Beyond safeguarding data, a critical function of HIPAA is empowering patients with rights over their own health information. Under the Privacy Rule, individuals have the right to:

  • Access and obtain a copy of their medical records
  • Request corrections to inaccurate information
  • Receive an accounting of disclosures made by the covered entity
  • Request restrictions on certain uses and disclosures of their PHI
  • File a complaint with OCR if they believe their rights have been violated

These rights are not optional courtesies. They are enforceable legal requirements. OCR's Right of Access Initiative, launched in 2019, has resulted in more than 45 enforcement actions against providers who failed to provide patients timely access to their records — with penalties ranging from $3,500 to $240,000.

Your organization's Notice of Privacy Practices must clearly explain these rights. More importantly, your frontline staff must know how to honor access requests within the 30-day timeframe the rule requires.

Building a Compliance Program That Reflects HIPAA's Full Function

Understanding what is the function of HIPAA means recognizing that compliance isn't housed in a single department. It's an organization-wide responsibility that touches IT, human resources, legal, clinical operations, and executive leadership.

A compliant program requires:

  • A designated Privacy Officer and Security Officer (which can be the same person in smaller organizations)
  • Written policies and procedures that are regularly reviewed and updated
  • An ongoing risk analysis and risk management process — not a one-time audit
  • Documented workforce training with evidence of completion
  • Incident response and breach notification procedures that can be activated immediately

If your organization is building or strengthening its compliance infrastructure, HIPAA Certify's workforce compliance platform provides the tools and training to operationalize these requirements across your entire team.

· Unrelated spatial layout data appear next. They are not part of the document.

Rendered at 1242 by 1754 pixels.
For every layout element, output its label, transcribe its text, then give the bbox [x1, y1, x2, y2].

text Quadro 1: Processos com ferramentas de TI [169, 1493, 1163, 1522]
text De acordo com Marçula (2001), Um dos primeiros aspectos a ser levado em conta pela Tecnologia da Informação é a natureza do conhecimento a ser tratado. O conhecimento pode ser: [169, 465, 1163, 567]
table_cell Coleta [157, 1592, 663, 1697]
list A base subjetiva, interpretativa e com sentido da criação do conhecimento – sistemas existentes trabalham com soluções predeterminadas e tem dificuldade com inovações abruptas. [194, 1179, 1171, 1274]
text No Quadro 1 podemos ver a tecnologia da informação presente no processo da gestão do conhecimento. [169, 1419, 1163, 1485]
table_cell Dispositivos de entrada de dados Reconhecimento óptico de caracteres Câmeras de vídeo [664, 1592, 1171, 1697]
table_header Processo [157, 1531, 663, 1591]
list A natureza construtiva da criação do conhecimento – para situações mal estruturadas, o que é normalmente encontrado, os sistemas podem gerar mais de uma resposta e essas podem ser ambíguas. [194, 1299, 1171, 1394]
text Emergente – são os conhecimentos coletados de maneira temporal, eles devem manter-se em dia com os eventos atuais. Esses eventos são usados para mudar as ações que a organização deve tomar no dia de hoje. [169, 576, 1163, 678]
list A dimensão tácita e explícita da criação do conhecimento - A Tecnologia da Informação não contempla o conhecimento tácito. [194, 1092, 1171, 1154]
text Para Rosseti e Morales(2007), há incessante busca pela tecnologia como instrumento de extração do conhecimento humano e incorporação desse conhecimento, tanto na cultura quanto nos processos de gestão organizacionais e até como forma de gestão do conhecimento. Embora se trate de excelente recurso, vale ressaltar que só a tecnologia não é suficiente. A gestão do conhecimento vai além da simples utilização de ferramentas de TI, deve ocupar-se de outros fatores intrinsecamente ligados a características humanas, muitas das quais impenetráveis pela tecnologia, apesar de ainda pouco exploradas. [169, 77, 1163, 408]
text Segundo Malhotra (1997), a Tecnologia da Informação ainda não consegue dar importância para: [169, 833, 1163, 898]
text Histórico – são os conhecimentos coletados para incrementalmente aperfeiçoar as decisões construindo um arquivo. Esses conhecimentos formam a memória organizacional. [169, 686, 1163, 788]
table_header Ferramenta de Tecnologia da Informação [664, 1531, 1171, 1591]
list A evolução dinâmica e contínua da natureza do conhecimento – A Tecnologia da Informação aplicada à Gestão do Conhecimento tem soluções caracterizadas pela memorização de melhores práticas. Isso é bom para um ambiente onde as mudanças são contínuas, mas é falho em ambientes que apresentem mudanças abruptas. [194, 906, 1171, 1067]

The Cost of Misunderstanding HIPAA's Function

OCR enforcement data tells a consistent story: organizations that treat HIPAA as a vague privacy guideline rather than a structured regulatory framework pay the price. Between 2003 and 2024, OCR has imposed or settled more than $137 million in penalties. The vast majority of these cases involved failures in basic compliance obligations — risk analysis, workforce training, access controls, and business associate oversight.

A HIPAA violation doesn't just carry financial consequences. It damages patient trust, triggers state attorney general investigations, and can result in exclusion from federal healthcare programs. Understanding the full function of HIPAA and embedding it into your organization's operations isn't just good compliance — it's the foundation of sustainable healthcare practice.